Resumo

Sacarina e sucralose reduzem comensais produtores de butirato (Akkermansia, Faecalibacterium), levando a barreira intestinal porosa, translocação de LPS e ativação de microglia via TLR4 — estabelecendo um circuito de neuroinflamação crônica pelo eixo intestino-cérebro.

Mecanismo

  1. Disbiose: Sacarina e sucralose eliminam seletivamente Akkermansia muciniphila e Faecalibacterium prausnitzii
  2. Perda de butirato: Menos comensais produtores → queda de ácidos graxos de cadeia curta (SCFA)
  3. Barreira porosa: Sem butirato, tight junctions intestinais enfraquecem → permeabilidade aumentada
  4. Translocação de LPS: Lipopolissacarídeo bacteriano cruza barreira intestinal comprometida
  5. Neuroinflamação: LPS ativa TLR4 na microglia → cascata pró-inflamatória: TNF-α, IL-1β, IL-6
  6. Cronicidade: Consumo diário mantém circuito ativo → inflamação de baixo grau persistente no SNC

Evidência

Suez 2022 (PMID 35987213, Cell):

  • RCT, n=120, 14 dias de exposição
  • Sacarina e sucralose alteraram significativamente composição do microbioma E resposta glicêmica
  • Efeitos PERSONALIZADOS: respondedores vs não-respondedores, sugerindo que susceptibilidade depende do microbioma basal
  • Aspartame e stevia: efeitos menos pronunciados no microbioma

Translação

Nenhum item de translação identificado.

Insight

A personalização do efeito (respondedores vs não-respondedores) implica que estudos populacionais podem subestimar o risco em indivíduos suscetíveis.

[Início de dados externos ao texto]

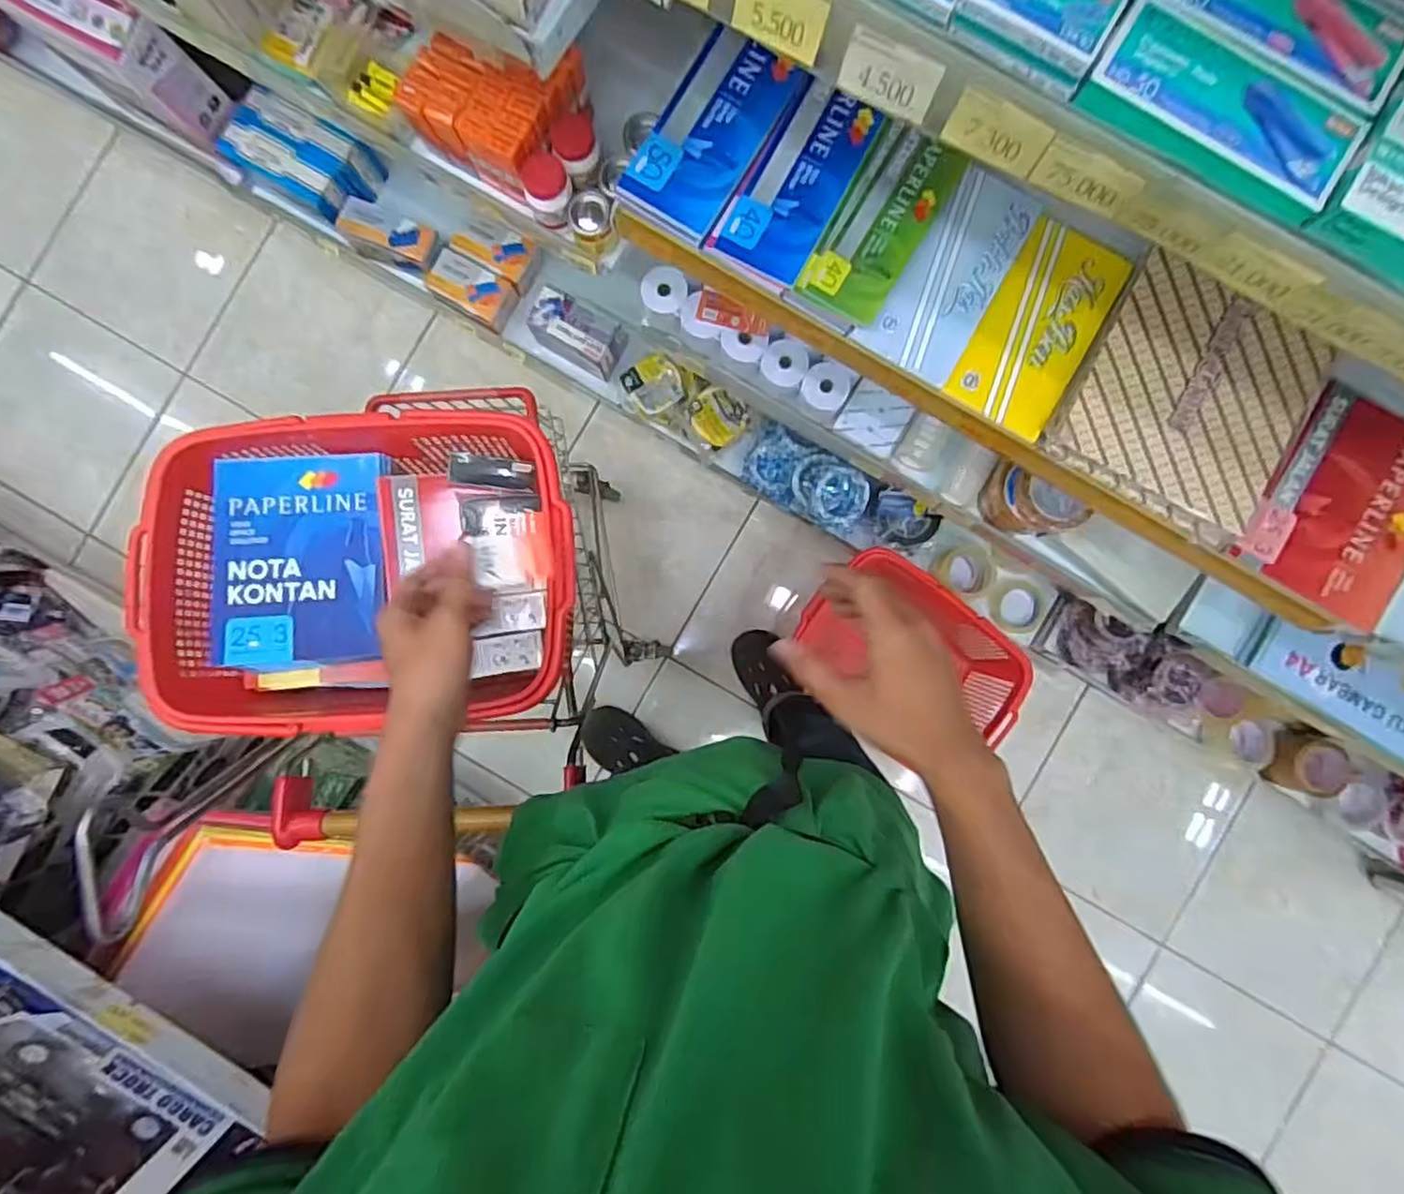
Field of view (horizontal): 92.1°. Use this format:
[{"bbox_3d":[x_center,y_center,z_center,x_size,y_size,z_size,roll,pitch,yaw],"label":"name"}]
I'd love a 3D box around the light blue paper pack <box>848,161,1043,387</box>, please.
[{"bbox_3d":[0.249,-0.318,0.668,0.093,0.017,0.203,31,89,0],"label":"light blue paper pack"}]

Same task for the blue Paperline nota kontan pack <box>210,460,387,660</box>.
[{"bbox_3d":[-0.403,-0.038,0.674,0.162,0.031,0.205,-2,89,0],"label":"blue Paperline nota kontan pack"}]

Um “não-efeito médio” pode mascarar dano significativo em subgrupos.

Questões Abertas

  • Efeitos persistem após cessação do adoçante? Quanto tempo para recuperação do microbioma?
  • Respondedores têm perfil de microbioma basal identificável (biomarcador preditivo)?
  • Magnitude do LPS translocation em humanos vs modelos animais?